EXCERPT PROVIDED →
==================================================

NPS scheme vs equity Mutual funds: Which is better? Explained with ten points (2024)

NPS vs equity mutual funds: Both Equity Mutual Funds (MFs) and the National Pension System (NPS) are tools to create wealth in the long term. The choice between NPS and equity MFs depends on various factors, including your financial goals, risk tolerance, investment horizon, investment preferences, and tax benefits. Both NPS and equity mutual funds have their advantages and disadvantages.

1)NPS vs equity MF: Purpose

NPS is a long-term retirement-focused investment vehicle designed to provide a regular income stream after retirement. Mutual funds serve various financial goals, including wealth creation, retirement, and tax planning depending on the objective of the scheme selected. Options are available for short to long-term investment horizons.

2) NPS scheme vs equity mutual funds: Investment Options

NPS Tier 1 provides a diversified array of asset classes, encompassing equity, corporate bonds, government securities, and alternative investment funds. Investors have the flexibility to select from various investment options: Active Choice, enabling self-allocation, or Auto Choice, which allocates based on age.

Equity investments within NPS Tier 1 are directed solely towards the top 200 stocks of the equity capital market, sorted by market capitalization. Equity mutual funds, on the other hand, encompass a broad spectrum of asset classes, including equity, equity arbitrage, and debt instruments, thereby constituting hybrid equity funds.

==================================================

Items from a data collection:
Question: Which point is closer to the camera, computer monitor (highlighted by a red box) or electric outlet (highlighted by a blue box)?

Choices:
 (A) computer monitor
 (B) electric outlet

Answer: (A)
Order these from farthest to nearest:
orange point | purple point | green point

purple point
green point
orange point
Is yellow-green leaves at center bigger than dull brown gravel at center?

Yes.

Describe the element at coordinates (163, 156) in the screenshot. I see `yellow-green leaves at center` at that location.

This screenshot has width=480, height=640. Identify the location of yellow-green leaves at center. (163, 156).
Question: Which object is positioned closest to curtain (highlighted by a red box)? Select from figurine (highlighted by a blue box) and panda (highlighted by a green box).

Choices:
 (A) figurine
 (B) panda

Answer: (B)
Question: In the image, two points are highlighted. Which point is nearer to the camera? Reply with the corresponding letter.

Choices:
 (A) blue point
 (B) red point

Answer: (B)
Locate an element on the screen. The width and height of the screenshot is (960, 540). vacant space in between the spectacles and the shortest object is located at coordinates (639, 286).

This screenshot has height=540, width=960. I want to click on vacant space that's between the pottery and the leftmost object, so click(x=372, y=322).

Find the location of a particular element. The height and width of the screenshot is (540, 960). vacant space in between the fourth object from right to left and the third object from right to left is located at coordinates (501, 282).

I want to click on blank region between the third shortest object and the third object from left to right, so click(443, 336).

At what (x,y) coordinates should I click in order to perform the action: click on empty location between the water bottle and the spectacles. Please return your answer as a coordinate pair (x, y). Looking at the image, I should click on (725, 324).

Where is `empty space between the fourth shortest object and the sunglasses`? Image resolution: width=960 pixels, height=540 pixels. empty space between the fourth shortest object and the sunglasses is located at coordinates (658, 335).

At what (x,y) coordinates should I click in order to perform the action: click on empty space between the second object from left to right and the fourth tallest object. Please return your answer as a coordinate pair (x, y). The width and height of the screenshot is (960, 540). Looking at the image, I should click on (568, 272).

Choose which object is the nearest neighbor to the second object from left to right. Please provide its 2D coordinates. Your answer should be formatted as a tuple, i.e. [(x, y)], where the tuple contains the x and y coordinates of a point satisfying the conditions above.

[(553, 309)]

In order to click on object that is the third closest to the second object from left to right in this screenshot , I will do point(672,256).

==================================================

Answer these questions from the article comparing NPS and equity mutual funds:
1. What is NPS designed to provide after retirement?
2. What two investment options can NPS Tier 1 investors choose from?
3. Which stocks receive the equity investments within NPS Tier 1?

REPLY TO THE EXERCISE →
1. A regular income stream.
2. Active Choice, which enables self-allocation, and Auto Choice, which allocates based on age.
3. Only the top 200 stocks of the equity capital market, sorted by market capitalization.